** Opening Data records block **

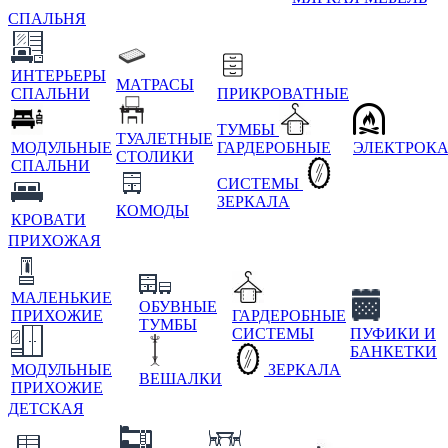
СПАЛЬНЯ
ИНТЕРЬЕРЫ
МАТРАСЫ
СПАЛЬНИ
ПРИКРОВАТНЫЕ
ТУМБЫ
ТУАЛЕТНЫЕ
МОДУЛЬНЫЕ
ГАРДЕРОБНЫЕ
ЭЛЕКТРОК
СТОЛИКИ
СПАЛЬНИ
СИСТЕМЫ
ЗЕРКАЛА
КОМОДЫ
КРОВАТИ
ПРИХОЖАЯ
МАЛЕНЬКИЕ
ОБУВНЫЕ
ПРИХОЖИЕ
ГАРДЕРОБНЫЕ
ТУМБЫ
СИСТЕМЫ
ПУФИКИ И
БАНКЕТКИ
МОДУЛЬНЫЕ
ЗЕРКАЛА
ВЕШАЛКИ
ПРИХОЖИЕ
ДЕТСКАЯ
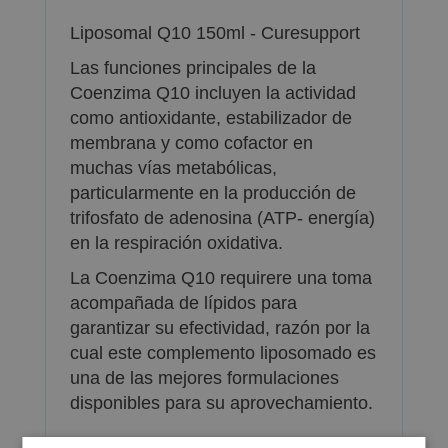
Liposomal Q10 150ml - Curesupport
Las funciones principales de la
Coenzima Q10 incluyen la actividad
como antioxidante, estabilizador de
membrana y como cofactor en
muchas vías metabólicas,
particularmente en la producción de
trifosfato de adenosina (ATP- energía)
en la respiración oxidativa.
La Coenzima Q10 requirere una toma
acompañada de lípidos para
garantizar su efectividad, razón por la
cual este complemento liposomado es
una de las mejores formulaciones
disponibles para su aprovechamiento.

** Closing Data records block **

**Work instructions:** Set each line down exactly, beginning at the one containing "garantizar su efectividad, razón por la" and ending at the last line of the material above.

**Your response:**
garantizar su efectividad, razón por la
cual este complemento liposomado es
una de las mejores formulaciones
disponibles para su aprovechamiento.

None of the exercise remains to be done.